Melhorar a qualidade dos serviços prestados a seus usuários. Esse é o maior desafio do Instituto de Assistência à Saúde dos Servidores do Estado de Alagoas (Ipaseal Saúde), que passa por um momento de reestruturação na sua rede de credenciados. Com uma dívida de R$ 13 milhões, parte dela herdada dos exercícios anteriores, o órgão tem amortizado o débito com o pagamento dos fornecedores (clínicas, laboratórios, hospitais e profissionais da área da saúde) e enxugando as suas despesas internas. Dos R$ 13 milhões, R$ 4,3 milhões são de restos a pagar de recursos provenientes do tesouro estadual e R$ 8,9 milhões de despesas de exercícios anteriores.

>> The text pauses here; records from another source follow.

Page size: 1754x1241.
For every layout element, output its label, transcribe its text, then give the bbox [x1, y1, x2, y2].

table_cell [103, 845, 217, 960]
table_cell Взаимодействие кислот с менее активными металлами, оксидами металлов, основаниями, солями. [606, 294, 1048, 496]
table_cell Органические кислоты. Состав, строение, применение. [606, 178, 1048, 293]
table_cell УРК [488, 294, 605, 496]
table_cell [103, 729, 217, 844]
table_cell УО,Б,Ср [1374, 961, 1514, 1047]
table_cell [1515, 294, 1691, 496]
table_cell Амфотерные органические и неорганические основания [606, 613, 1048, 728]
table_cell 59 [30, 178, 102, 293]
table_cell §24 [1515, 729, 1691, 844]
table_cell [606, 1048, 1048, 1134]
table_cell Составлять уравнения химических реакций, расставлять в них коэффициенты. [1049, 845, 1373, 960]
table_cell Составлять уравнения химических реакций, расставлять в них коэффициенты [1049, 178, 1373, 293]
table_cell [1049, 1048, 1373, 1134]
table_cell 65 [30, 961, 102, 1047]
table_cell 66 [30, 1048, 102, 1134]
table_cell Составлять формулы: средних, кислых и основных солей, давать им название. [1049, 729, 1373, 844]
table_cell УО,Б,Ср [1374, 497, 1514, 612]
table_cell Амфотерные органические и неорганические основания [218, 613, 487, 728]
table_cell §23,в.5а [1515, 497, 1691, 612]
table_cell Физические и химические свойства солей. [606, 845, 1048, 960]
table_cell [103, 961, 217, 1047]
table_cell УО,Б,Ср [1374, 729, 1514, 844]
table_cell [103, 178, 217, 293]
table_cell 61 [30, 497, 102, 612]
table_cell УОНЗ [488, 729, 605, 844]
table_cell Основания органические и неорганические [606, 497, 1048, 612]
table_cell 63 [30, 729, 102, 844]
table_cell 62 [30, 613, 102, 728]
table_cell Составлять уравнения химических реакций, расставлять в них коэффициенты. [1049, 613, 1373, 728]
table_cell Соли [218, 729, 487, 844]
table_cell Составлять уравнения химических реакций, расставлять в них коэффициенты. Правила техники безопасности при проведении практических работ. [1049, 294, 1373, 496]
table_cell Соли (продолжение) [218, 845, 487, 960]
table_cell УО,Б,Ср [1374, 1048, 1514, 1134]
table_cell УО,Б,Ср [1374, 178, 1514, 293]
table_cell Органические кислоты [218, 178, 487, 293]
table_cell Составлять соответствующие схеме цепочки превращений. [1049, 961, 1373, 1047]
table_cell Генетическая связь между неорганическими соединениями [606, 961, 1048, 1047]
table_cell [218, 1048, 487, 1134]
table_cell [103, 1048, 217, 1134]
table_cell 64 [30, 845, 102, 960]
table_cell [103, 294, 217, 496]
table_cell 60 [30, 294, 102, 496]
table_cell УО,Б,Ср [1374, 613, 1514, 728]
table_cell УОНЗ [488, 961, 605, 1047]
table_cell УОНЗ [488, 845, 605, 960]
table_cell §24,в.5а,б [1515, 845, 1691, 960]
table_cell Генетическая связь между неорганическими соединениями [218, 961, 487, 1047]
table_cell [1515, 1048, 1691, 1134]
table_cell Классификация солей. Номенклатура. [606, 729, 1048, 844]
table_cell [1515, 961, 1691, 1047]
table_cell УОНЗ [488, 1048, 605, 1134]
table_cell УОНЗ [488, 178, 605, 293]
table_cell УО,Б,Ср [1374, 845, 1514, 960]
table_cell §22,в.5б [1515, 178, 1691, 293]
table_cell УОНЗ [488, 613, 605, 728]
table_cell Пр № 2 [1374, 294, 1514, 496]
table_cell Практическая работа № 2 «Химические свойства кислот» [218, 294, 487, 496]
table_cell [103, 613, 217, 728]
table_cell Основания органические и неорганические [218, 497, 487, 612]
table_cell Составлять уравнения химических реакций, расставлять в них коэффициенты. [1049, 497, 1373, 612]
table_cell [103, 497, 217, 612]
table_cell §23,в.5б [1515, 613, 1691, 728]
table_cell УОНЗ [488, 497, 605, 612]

Além do montante dos R$ 13 milhões, o órgão acumulava ainda as despesas do exercício atual no total de R$ 3,9 milhões que são referentes à produção de janeiro e fevereiro, que corresponde ao pagamento de credenciados, pessoas físicas e jurídicas. Totalizando uma dívida geral de R$ 17 milhões. Após a mudança de gestão, em março deste ano, foram liberados R$ 271 mil de restos a pagar até R$ 50 mil com verba do tesouro estadual. Já com recursos próprios foram pagos R$ 5,1 milhões de despesas de exercícios anteriores, e mais R$ 5,8 milhões das despesas do exercício de 2015, relativo ao período de janeiro a março. Isto significa que já foram quitados R$ 11,1 milhões das dívidas apresentadas de R$ 17 milhões. Restando um saldo devedor de aproximadamente R$ 6 milhões.


 ArrecadaçãoO Ipaseal Saúde arrecada mensalmente uma média de R$ 2,5 milhões. Entre janeiro a maio de 2015, o órgão contabilizou um acúmulo de R$ 11,2 milhões. O dinheiro foi destinado ao pagamento, quase em sua totalidade, das dívidas recentes e de exercícios anteriores. “A perspectiva dentro dos ajustes implementados pelo governo atual é que de junho a dezembro estas despesas sejam reduzidas tornando o órgão equilibrado financeiramente”, explica coordenador setorial de contabilidade e finanças do órgão, João Guimarães.